▶ [Work request] Would you write out the entries that follow word for word, omitting any images?

___ Task inputs ___

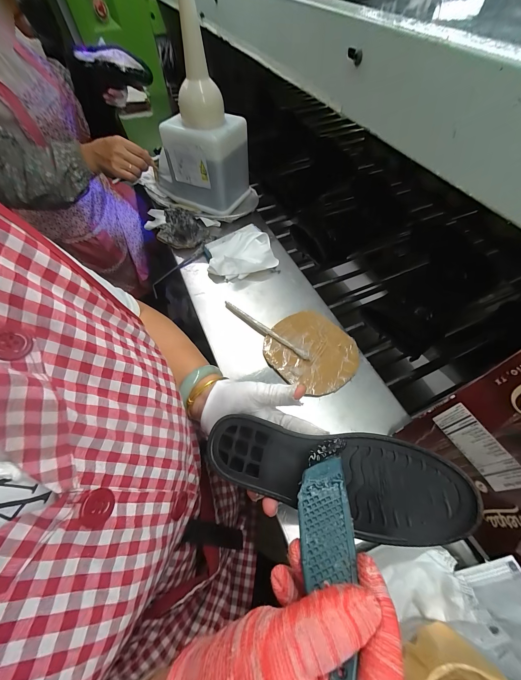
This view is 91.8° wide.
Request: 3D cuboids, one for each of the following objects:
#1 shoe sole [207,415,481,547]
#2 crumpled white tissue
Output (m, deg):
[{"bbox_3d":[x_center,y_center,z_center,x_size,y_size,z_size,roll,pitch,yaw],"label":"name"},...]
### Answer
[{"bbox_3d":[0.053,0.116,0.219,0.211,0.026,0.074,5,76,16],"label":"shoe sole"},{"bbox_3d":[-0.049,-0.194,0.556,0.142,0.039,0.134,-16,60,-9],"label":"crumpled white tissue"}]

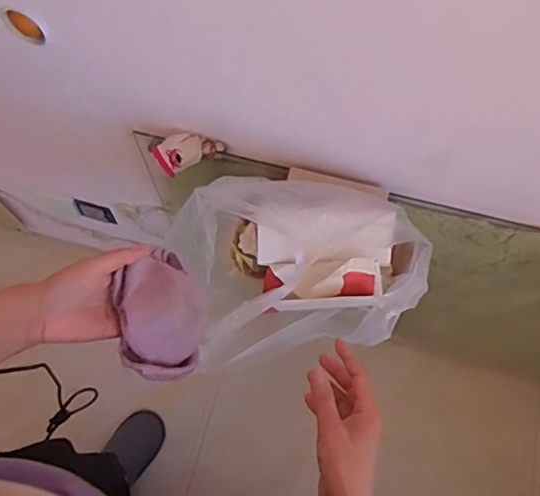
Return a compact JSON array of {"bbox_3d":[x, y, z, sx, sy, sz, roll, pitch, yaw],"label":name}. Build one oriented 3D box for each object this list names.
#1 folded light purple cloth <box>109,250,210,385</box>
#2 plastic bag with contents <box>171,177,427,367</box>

___

▶ [Result below]
This view is 91.8° wide.
Request: 3D cuboids, one for each of the following objects:
#1 shoe sole [207,415,481,547]
#2 crumpled white tissue
Output (m, deg):
[{"bbox_3d":[x_center,y_center,z_center,x_size,y_size,z_size,roll,pitch,yaw],"label":"name"},...]
### Answer
[{"bbox_3d":[0.053,0.116,0.219,0.211,0.026,0.074,5,76,16],"label":"shoe sole"},{"bbox_3d":[-0.049,-0.194,0.556,0.142,0.039,0.134,-16,60,-9],"label":"crumpled white tissue"}]

Return a compact JSON array of {"bbox_3d":[x, y, z, sx, sy, sz, roll, pitch, yaw],"label":name}. Build one oriented 3D box for each object this list names.
#1 folded light purple cloth <box>109,250,210,385</box>
#2 plastic bag with contents <box>171,177,427,367</box>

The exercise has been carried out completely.